Controlling the Usage of sudo

Privilege Manager provides you with Workstation policies, that are foundation policies for rapid deployment. They are accessed from the Application Policies in your Computer Group. Click Create Policy, then select Workstation Policies. Refer to Workstation Policies

These specific Workstation policies provide ways of controlling how users can execute the sudo command. They are:

  • Block sudo Commands for Non-Admin Group Users

  • Elevate sudo pmagentctl updateclientitems

Configuring Block sudo commands for non-admin group users

First, let’s look at the Block sudo commands for non-admin group users policy. This policy will block all sudo commands for users that are not a part of the Admin group. If a user is a part of the Admin group, sudo will fall back to normal operation.

In the Applications Targeted field, you see Any Command – File Spec Filter (macOS). This filter will match on any command that a user can run.

In the Inclusions list, sudo Parent Process Filter appears as a filter that must match for the policy to apply. This means that this policy will apply to processes where sudo is the parent of the process. In more simple terms, this means that this policy will apply to commands run with sudo.

If we put the Any Command – File Spec Filter (macOS) and the sudo Parent Process Filter logic together, this means that the policy will match on any command that a user could run, if and only if that command is run with sudo.

Now, you see that admin Group – User Context Filter (macOS) is included in the Exclusions list as a filter that must not match for this policy to apply. This filter will match on macOS users in the Admin group. Since this filter is excluded, this policy will not apply to users in the Admin group.

Putting this all together, this policy blocks users that are not in the admin group from running any sudo commands.

Configuring Elevate sudo pmagentctl updateclientitems

Now, let’s look at the next policy Elevate sudo pmagentctl updateclientitems. This policy allows users to run sudo pmagentctl updateclientitems in the Terminal without having to input credentials. See Terminal Commands for more information on pmagentctl.

Again, you see that sudo Parent Process Filter is listed as an Inclusion and we know from the previous policy that this means that the policy will apply to commands run with sudo.

You will see a pattern here. When you want to control the usage of sudo, you need the sudo Parent Process Filter listed in the Inclusions.

In Applications Targeted field, pmagentctl – File Spec Filter (macOS) is listed. This filter targets the Privilege Manager macOS agent’s command line utility pmagentctl.
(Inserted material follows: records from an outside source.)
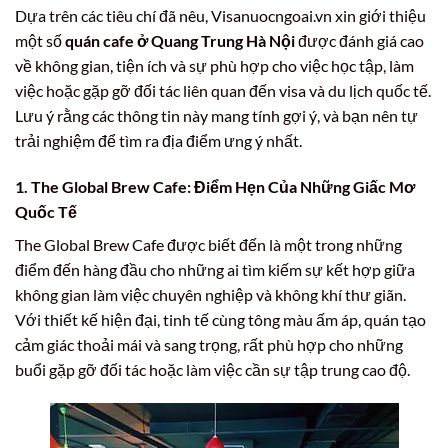
Dựa trên các tiêu chí đã nêu, Visanuocngoai.vn xin giới thiệu
một số
quán cafe ở Quang Trung Hà Nội
được đánh giá cao
về không gian, tiện ích và sự phù hợp cho việc học tập, làm
việc hoặc gặp gỡ đối tác liên quan đến visa và du lịch quốc tế.
Lưu ý rằng các thông tin này mang tính gợi ý, và bạn nên tự
trải nghiệm để tìm ra địa điểm ưng ý nhất.
1. The Global Brew Cafe: Điểm Hẹn Của Những Giấc Mơ
Quốc Tế
The Global Brew Cafe được biết đến là một trong những
điểm đến hàng đầu cho những ai tìm kiếm sự kết hợp giữa
không gian làm việc chuyên nghiệp và không khí thư giãn.
Với thiết kế hiện đại, tinh tế cùng tông màu ấm áp, quán tạo
cảm giác thoải mái và sang trọng, rất phù hợp cho những
buổi gặp gỡ đối tác hoặc làm việc cần sự tập trung cao độ.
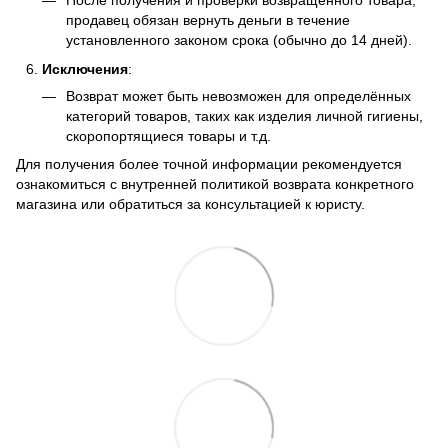
После получения и проверки возвращённого товара,
продавец обязан вернуть деньги в течение
установленного законом срока (обычно до 14 дней).
Исключения
:
Возврат может быть невозможен для определённых
категорий товаров, таких как изделия личной гигиены,
скоропортящиеся товары и т.д.
Для получения более точной информации рекомендуется
ознакомиться с внутренней политикой возврата конкретного
магазина или обратиться за консультацией к юристу.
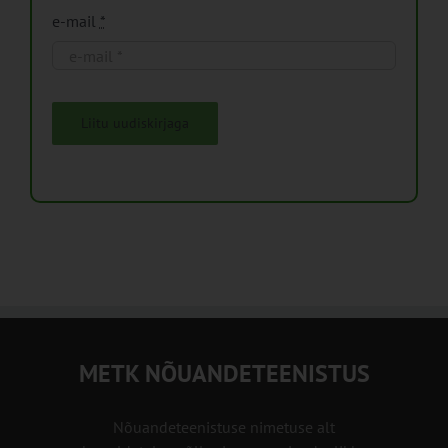
e-mail
*
Liitu uudiskirjaga
METK NÕUANDETEENISTUS
Nõuandeteenistuse nimetuse alt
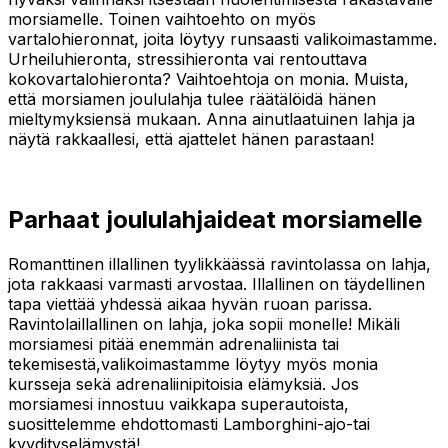
morsiamelle. Toinen vaihtoehto on myös
vartalohieronnat, joita löytyy runsaasti valikoimastamme.
Urheiluhieronta, stressihieronta vai rentouttava
kokovartalohieronta? Vaihtoehtoja on monia. Muista,
että morsiamen joululahja tulee räätälöidä hänen
mieltymyksiensä mukaan. Anna ainutlaatuinen lahja ja
näytä rakkaallesi, että ajattelet hänen parastaan!
Parhaat joululahjaideat morsiamelle
Romanttinen illallinen tyylikkäässä ravintolassa on lahja,
jota rakkaasi varmasti arvostaa. Illallinen on täydellinen
tapa viettää yhdessä aikaa hyvän ruoan parissa.
Ravintolaillallinen on lahja, joka sopii monelle! Mikäli
morsiamesi pitää enemmän adrenaliinista tai
tekemisestä,valikoimastamme löytyy myös monia
kursseja sekä adrenaliinipitoisia elämyksiä. Jos
morsiamesi innostuu vaikkapa superautoista,
suosittelemme ehdottomasti Lamborghini-ajo-tai
kyydityselämystä!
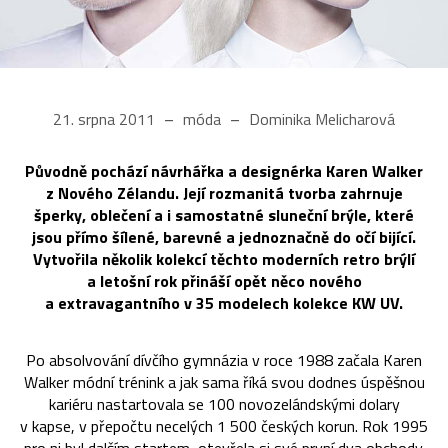
21. srpna 2011
móda
Dominika Melicharová
Původně pochází návrhářka a designérka Karen Walker
z Nového Zélandu. Její rozmanitá tvorba zahrnuje
šperky, oblečení a i samostatné sluneční brýle, které
jsou přímo šílené, barevné a jednoznačně do očí bijící.
Vytvořila několik kolekcí těchto moderních retro brýlí
a letošní rok přináší opět něco nového
a extravagantního v 35 modelech kolekce KW UV.
Po absolvování dívčího gymnázia v roce 1988 začala Karen
Walker módní trénink a jak sama říká svou dodnes úspěšnou
kariéru nastartovala se 100 novozelándskými dolary
v kapse, v přepočtu necelých 1 500 českých korun. Rok 1995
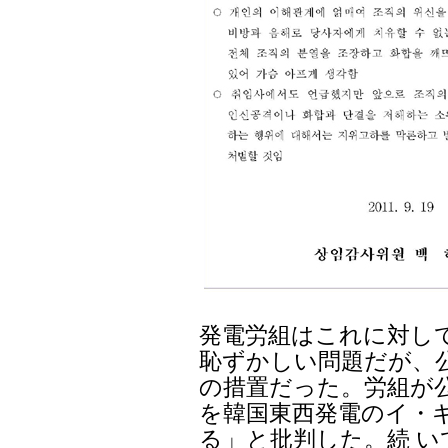
発電労組はこれに対して
恥ずかしい問題だが、
の措置だった。労組が
を韓国東西発電のイ・
る」と批判した。続 い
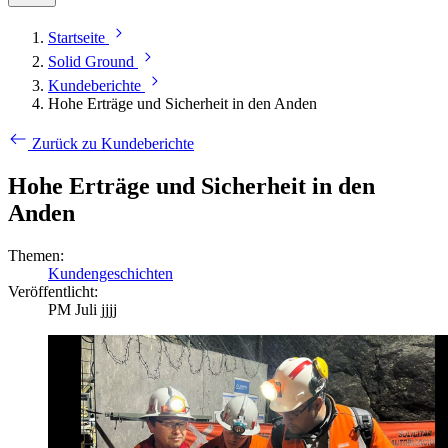
Startseite
Solid Ground
Kundeberichte
Hohe Erträge und Sicherheit in den Anden
Zurück zu Kundeberichte
Hohe Erträge und Sicherheit in den
Anden
Themen:
Kundengeschichten
Veröffentlicht:
PM Juli jjjj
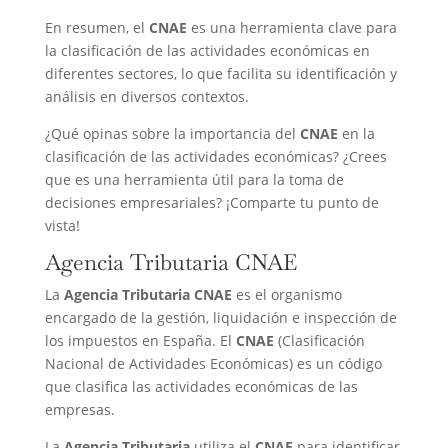
En resumen, el
CNAE
es una herramienta clave para
la clasificación de las actividades económicas en
diferentes sectores, lo que facilita su identificación y
análisis en diversos contextos.
¿Qué opinas sobre la importancia del
CNAE
en la
clasificación de las actividades económicas? ¿Crees
que es una herramienta útil para la toma de
decisiones empresariales? ¡Comparte tu punto de
vista!
Agencia Tributaria CNAE
La
Agencia Tributaria CNAE
es el organismo
encargado de la gestión, liquidación e inspección de
los impuestos en España. El
CNAE
(Clasificación
Nacional de Actividades Económicas) es un código
que clasifica las actividades económicas de las
empresas.
La
Agencia Tributaria
utiliza el
CNAE
para identificar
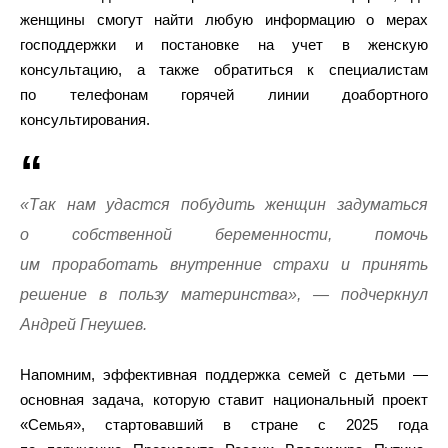
женщины смогут найти любую информацию о мерах
господдержки и постановке на учет в женскую
консультацию, а также обратиться к специалистам
по телефонам горячей линии доабортного
консультирования.
«Так нам удастся побудить женщин задуматься
о собственной беременности, помочь
им проработать внутренние страхи и принять
решение в пользу материнства», — подчеркнул
Андрей Гнеушев.
Напомним, эффективная поддержка семей с детьми —
основная задача, которую ставит национальный проект
«Семья», стартовавший в стране с 2025 года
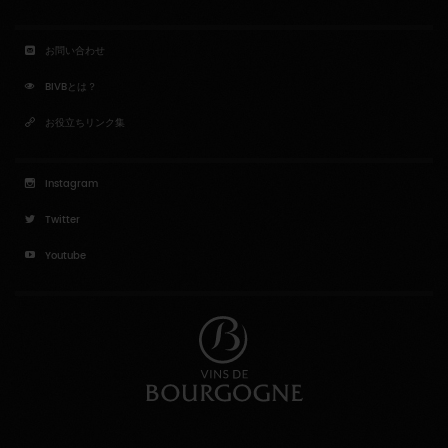
お問い合わせ
BIVBとは？
お役立ちリンク集
Instagram
Twitter
Youtube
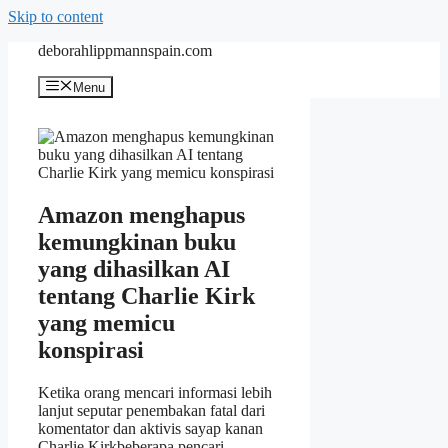
Skip to content
deborahlippmannspain.com
Menu
Amazon menghapus
kemungkinan buku
yang dihasilkan AI
tentang Charlie Kirk
yang memicu
konspirasi
Ketika orang mencari informasi lebih
lanjut seputar penembakan fatal dari
komentator dan aktivis sayap kanan
Charlie Kirk
beberapa pencari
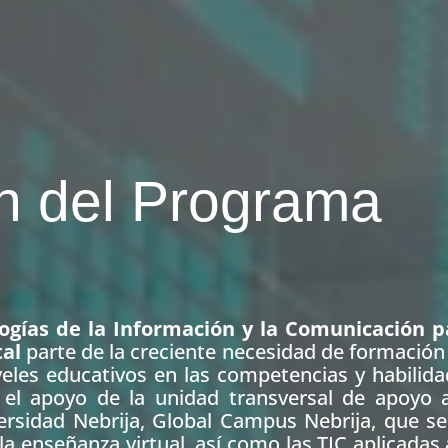
n del Programa
ogías de la Información y la Comunicación p
tal
parte de la creciente necesidad de formación
veles educativos en las competencias y habilid
 el apoyo de la unidad transversal de apoyo a
ersidad Nebrija, Global Campus Nebrija, que s
la enseñanza virtual, así como las TIC aplicadas 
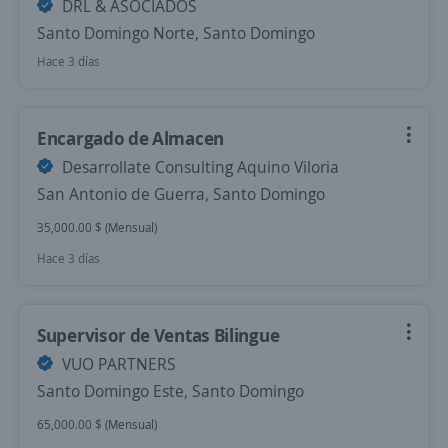
DRL & ASOCIADOS
Santo Domingo Norte, Santo Domingo
Hace 3 días
Encargado de Almacen
Desarrollate Consulting Aquino Viloria
San Antonio de Guerra, Santo Domingo
35,000.00 $ (Mensual)
Hace 3 días
Supervisor de Ventas Bilingue
VUO PARTNERS
Santo Domingo Este, Santo Domingo
65,000.00 $ (Mensual)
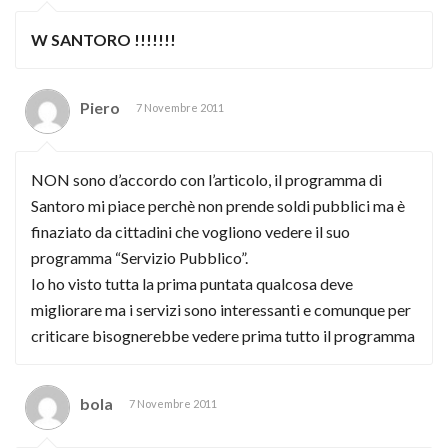
W SANTORO !!!!!!!
Piero
7 Novembre 2011
NON sono d’accordo con l’articolo, il programma di
Santoro mi piace perchè non prende soldi pubblici ma è
finaziato da cittadini che vogliono vedere il suo
programma “Servizio Pubblico”.
Io ho visto tutta la prima puntata qualcosa deve
migliorare ma i servizi sono interessanti e comunque per
criticare bisognerebbe vedere prima tutto il programma
bola
7 Novembre 2011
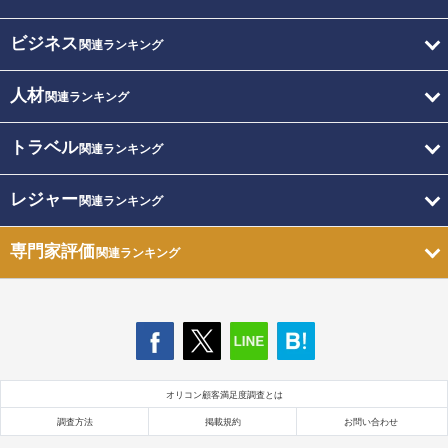
ビジネス
関連ランキング
人材
関連ランキング
トラベル
関連ランキング
レジャー
関連ランキング
専門家評価
関連ランキング
オリコン顧客満足度調査とは
調査方法
掲載規約
お問い合わせ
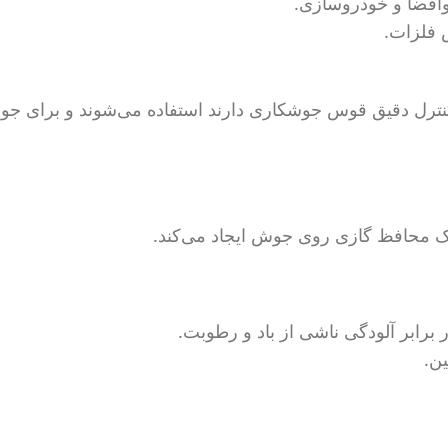
وافضا و خودروسازی.
ش فلزات.
ه کنترل دقیق قوس جوشکاری دارند استفاده می‌شوند و برای ج
 یک محافظ گازی روی جوش ایجاد می‌کند.
ابر آلودگی ناشی از باد و رطوبت.
ن.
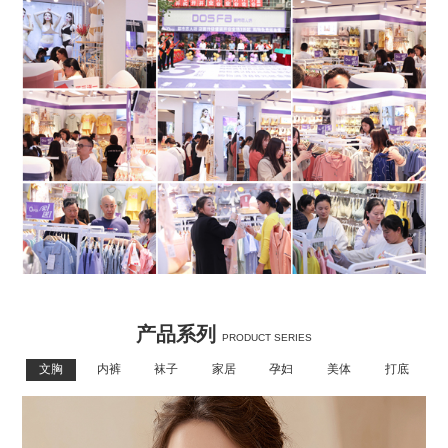
产品系列
PRODUCT SERIES
文胸
内裤
袜子
家居
孕妇
美体
打底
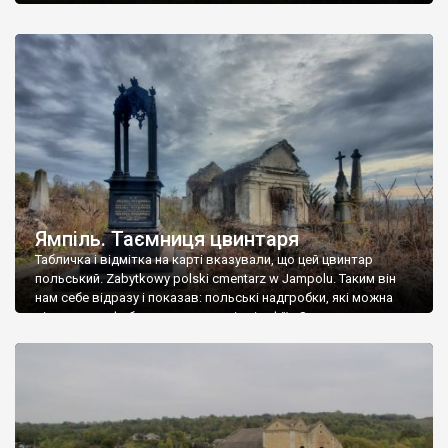
Ямпіль. Таємниця цвинтаря
Табличка і відмітка на карті вказували, що цей цвинтар
польський. Zabytkowy polski cmentarz w Jampolu. Таким він
нам себе відразу і показав: польські надгробки, які можна
віднести до фабричних, польські епітафії… Загалом цвинтар
виявився величезним – порахували площу у GoogleMaps –
виявилося більше семи гектарів. Перше враження про
абсолютну звичайність польського цвинтаря виявилося
оманливим – […]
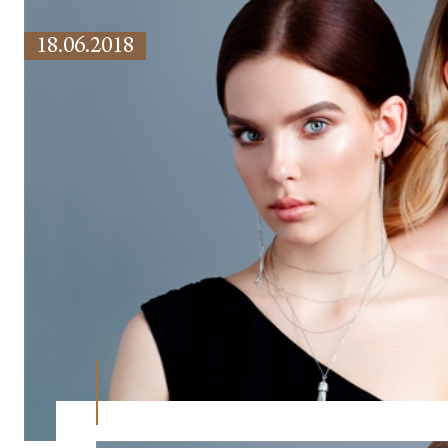
18.06.2018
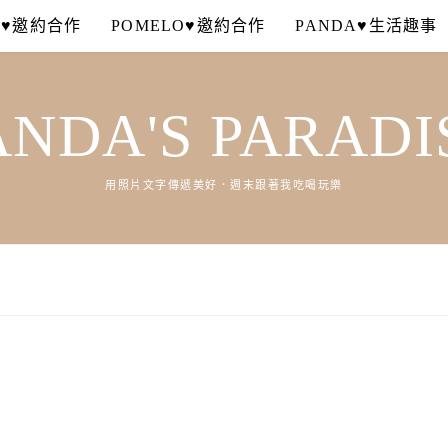
A♥邀約合作
POMELO♥邀約合作
PANDA♥生活趣事
ANDA'S PARADI
用照片文字傳遞美好．週末跟著我吃喝玩樂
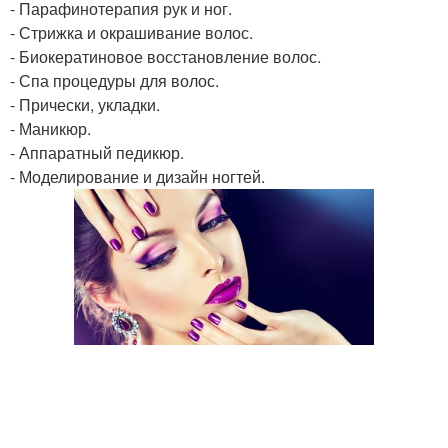
- Парафинотерапия рук и ног.
- Стрижка и окрашивание волос.
- Биокератиновое восстановление волос.
- Спа процедуры для волос.
- Прически, укладки.
- Маникюр.
- Аппаратный педикюр.
- Моделирование и дизайн ногтей.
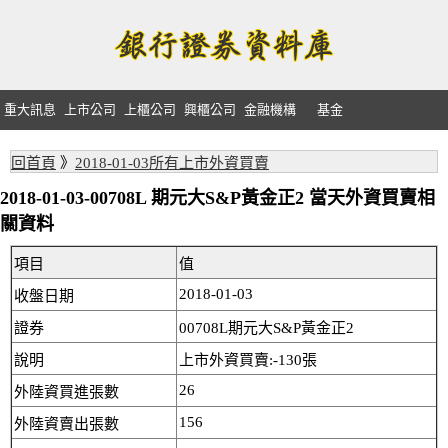
重大訊息
上市公司
上櫃公司
興櫃公司
金融機構
基金
回首頁
》
2018-01-03所有上市外資買賣
2018-01-03-00708L 期元大S&P黃金正2 當天外資買賣相
關資料
項目
值
2018-01-03
收盤日期
證券
00708L期元大S&P黃金正2
說明
上市外資買賣:-130張
26
外陸資買進張數
156
外陸資賣出張數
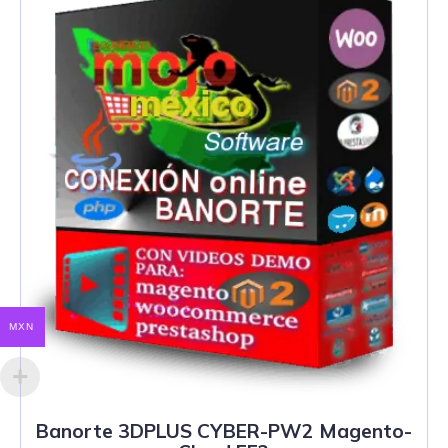
MXN
Banorte 3DPLUS CYBER-PW2 Magento-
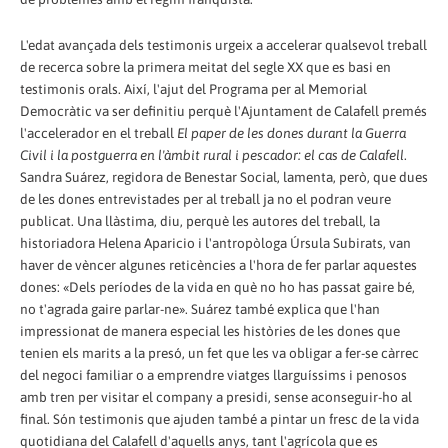
L'edat avançada dels testimonis urgeix a accelerar qualsevol treball
de recerca sobre la primera meitat del segle XX que es basi en
testimonis orals. Així, l'ajut del Programa per al Memorial
Democràtic va ser definitiu perquè l'Ajuntament de Calafell premés
l'accelerador en el treball
El paper de les dones durant la Guerra
Civil i la postguerra en l'àmbit rural i pescador: el cas de Calafell
.
Sandra Suárez, regidora de Benestar Social, lamenta, però, que dues
de les dones entrevistades per al treball ja no el podran veure
publicat. Una llàstima, diu, perquè les autores del treball, la
historiadora Helena Aparicio i l'antropòloga Úrsula Subirats, van
haver de vèncer algunes reticències a l'hora de fer parlar aquestes
dones: «Dels períodes de la vida en què no ho has passat gaire bé,
no t'agrada gaire parlar-ne». Suárez també explica que l'han
impressionat de manera especial les històries de les dones que
tenien els marits a la presó, un fet que les va obligar a fer-se càrrec
del negoci familiar o a emprendre viatges llarguíssims i penosos
amb tren per visitar el company a presidi, sense aconseguir-ho al
final. Són testimonis que ajuden també a pintar un fresc de la vida
quotidiana del Calafell d'aquells anys, tant l'agrícola que es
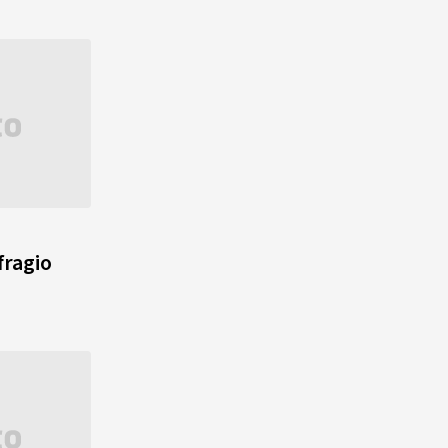
fragio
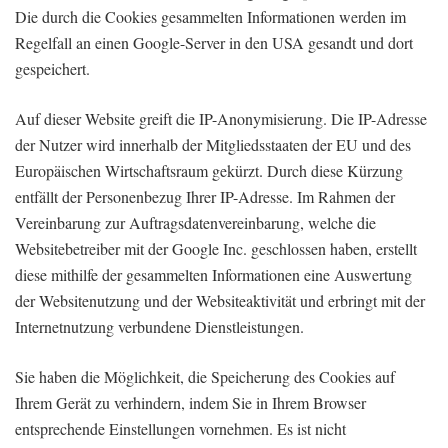
Die durch die Cookies gesammelten Informationen werden im
Regelfall an einen Google-Server in den USA gesandt und dort
gespeichert.
Auf dieser Website greift die IP-Anonymisierung. Die IP-Adresse
der Nutzer wird innerhalb der Mitgliedsstaaten der EU und des
Europäischen Wirtschaftsraum gekürzt. Durch diese Kürzung
entfällt der Personenbezug Ihrer IP-Adresse. Im Rahmen der
Vereinbarung zur Auftragsdatenvereinbarung, welche die
Websitebetreiber mit der Google Inc. geschlossen haben, erstellt
diese mithilfe der gesammelten Informationen eine Auswertung
der Websitenutzung und der Websiteaktivität und erbringt mit der
Internetnutzung verbundene Dienstleistungen.
Sie haben die Möglichkeit, die Speicherung des Cookies auf
Ihrem Gerät zu verhindern, indem Sie in Ihrem Browser
entsprechende Einstellungen vornehmen. Es ist nicht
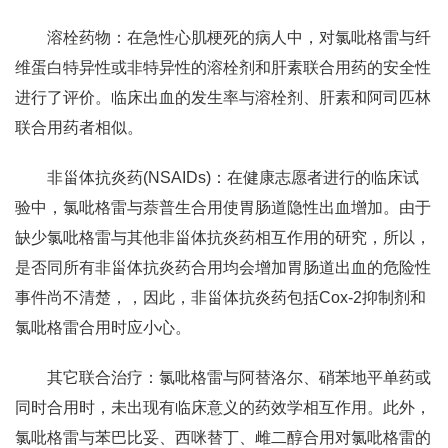
溶栓药物：在急性心肌梗死的病人中，对氯吡格雷与纤
维蛋白特异性或非特异性的溶栓剂和肝素联合用药的安全性
进行了评价。临床出血的发生率与溶栓剂、肝素和阿司匹林
联合用药者相似。
非甾体抗炎药(NSAIDs)：在健康志愿者进行的临床试
验中，氯吡格雷与萘普生合用使胃肠道隐性出血增加。由于
缺少氯吡格雷与其他非甾体抗炎药相互作用的研究，所以，
是否同所有非甾体抗炎药合用均会增加胃肠道出血的危险性
事件尚不清楚，，因此，非甾体抗炎药包括Cox-2抑制剂和
氯吡格雷合用时应小心。
其它联合治疗：氯吡格雷与阿替洛尔、硝苯地平单药或
同时合用时，未出现有临床意义的药效学相互作用。此外，
氯吡格雷与苯巴比妥、西咪替丁、雌二醇合用对氯吡格雷的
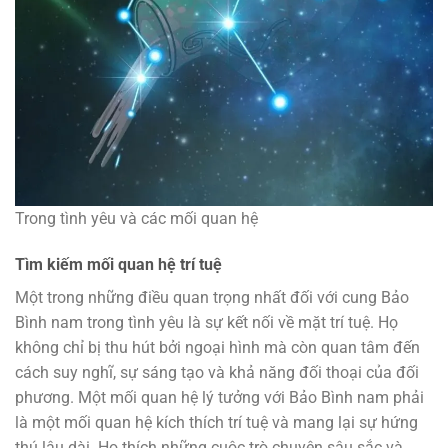
Trong tình yêu và các mối quan hệ
Tìm kiếm mối quan hệ trí tuệ
Một trong những điều quan trọng nhất đối với cung Bảo
Bình nam trong tình yêu là sự kết nối về mặt trí tuệ. Họ
không chỉ bị thu hút bởi ngoại hình mà còn quan tâm đến
cách suy nghĩ, sự sáng tạo và khả năng đối thoại của đối
phương. Một mối quan hệ lý tưởng với Bảo Bình nam phải
là một mối quan hệ kích thích trí tuệ và mang lại sự hứng
thú lâu dài. Họ thích những cuộc trò chuyện sâu sắc và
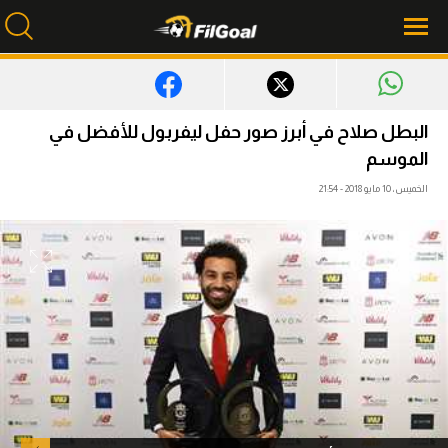
محتوى إخباري
البطل صلاح في أبرز صور حفل ليفربول للأفضل في
الموسم
الرئيسية
الخميس، 10 مايو 2018 - 21:54
أخبار
مباريات
ميركاتو
فانتازي في الجول
مسابقة التوقعات
فيديوهات
عدسات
There is another filter listed in the Inclusion section of this policy, updateclientitems – Commandline Filter (macOS). As it sounds, this filter targets the command line updateclientitems which is a subcommand of pmagentctl.

Now, putting this all together, this policy is targeting pmagentctl updateclientitems when run with sudo.

These two Workstation policies can be applied alone or together. If they are applied together, Elevate sudo pmagentctl updateclientitems will apply before Block sudo commands for non-admin group users due to their priority. All users will be allowed to run sudo pmagentctl updateclientitems without having to input credentials. All other sudo commands will be blocked for non-Admin group users. For Admin group users, all other sudo commands will fall back to normal operation.

Summary

Now that we have explored these example policies, let’s recap:

  • If you want to control the usage of sudo, the sudo Parent Process Filter needs to be added to the Inclusions.

  • You can target whatever application that can be run with sudo. In these examples, we targeted Any Command – File Spec Filter (macOS) and pmagentctl – File Spec Filter (macOS).

  • You can add filters to the Inclusions and Exclusions sections of a policy to filter on specific command lines. Refer to the example in Configuring Elevate sudo pmagentctl updateclientitems.

    You can also filter on users or groups here; we excluded the Admin group in the Block sudo commands for non-admin group users policy so Admin users could still run sudo commands if they input credentials. Refer to the example in Configuring Block sudo commands for non-admin group users.

    This is not an exhaustive list of filters that can be added to the Inclusions and Exclusions sections.

  • In these examples we have used Deny Execute or Run as Root in the actions to block or elevate sudo usage. More or different actions can be added here.

  • It also must be noted that because we are dealing with command line tools, the Applies to All Processes option in the Advanced Settings is the only option that needs to be checked.